Although the department-store chain posted same-store sales that beat estimates and boosted its earnings and sales guidance, the stock tumbled more than 14 percent — the most in more than a year. The decline is another sign that retailers still face deep pessimism on Wall Street as consumers flock to e-commerce.

Macy’s has been spending to win back shoppers by offering discounts and cutting back on unnecessary inventory. Like its peers, the company is struggling with a broader shift by consumers to online shopping and away from brick-and-mortar stores. Even as comparable sales unexpectedly rose, net sales in the second quarter fell 1.1 percent.

While “the quarter is good, on sales and gross margins, expenses were a little on the high side,” Poonam Goyal, senior U.S. retail analyst with Bloomberg Intelligence, said.

To lure back shoppers who are defecting from traditional department stores, Macy’s has been pushing its discount-focused Backstage concept, which offers an array of off-price items for bargain hunters. The retailer has opened about 20 locations in existing department stores and plans 100 more this fiscal year. Macy’s is also expanding its Bluemercury cosmetics chain.

Those efforts helped the company report a surprise bump in comparable sales. Same-store sales at owned plus licensed locations rose 0.5 percent in the quarter, beating the 0.9 percent drop analysts had expected, according to Consensus Metrix.

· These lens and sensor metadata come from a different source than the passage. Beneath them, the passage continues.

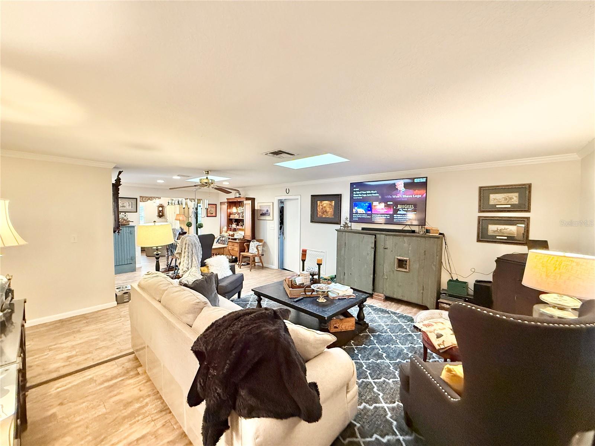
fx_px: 241
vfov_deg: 85.7
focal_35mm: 14
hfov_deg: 102.1
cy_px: 223
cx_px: 298
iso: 640
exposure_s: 1/60
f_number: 2.2
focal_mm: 2.22
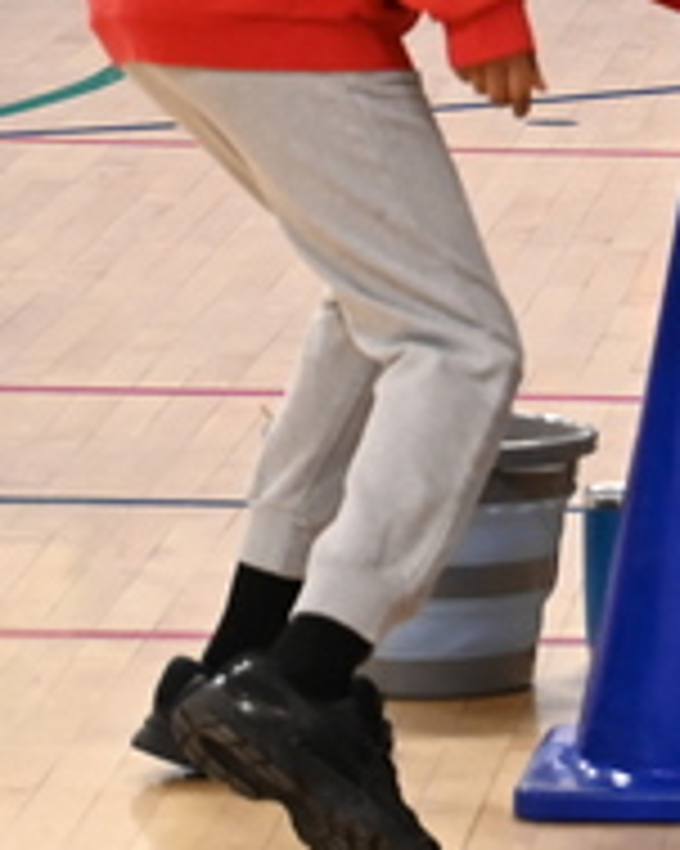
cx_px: 2162
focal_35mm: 356
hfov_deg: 4.2
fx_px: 8963
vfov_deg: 5.4
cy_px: -263
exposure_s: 1/125
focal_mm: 70
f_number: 4
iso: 2800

That marks the third straight quarter of positive growth for the key metric. Before that, Macy’s was on a grueling slog — 11 straight quarters of declining comparable-store sales — until the crucial retail gauge turned positive in the last year-end shopping season.

The department chain raised its full-year profit outlook to between $3.95 and $4.15 a share, excluding some items. The low point of the new range was the high point of the company’s previous forecast.

But that growth comes at a cost, with the company spending about $100 million more in the first half of the year to fund growth.

Heading into the results, Macy’s stock has gained about 66 percent this year, as investors have looked past a data breach and instead focused on the company’s improving performance. That’s left some room for profit-taking.

“Shares have risen 37 percent over the past three months. So expectations were not low heading into this report,” said Brian Tunick, an analyst at RBC Capital Markets.

Tunick added in a research note that there may be confusion among investors about the profit estimates reported by data providers.

Chuck Grom, an analyst with Gordon Haskett, reiterated his buy recommendation for Macy’s and said that investors may have been looking for core same-store sales that were a “touch stronger.”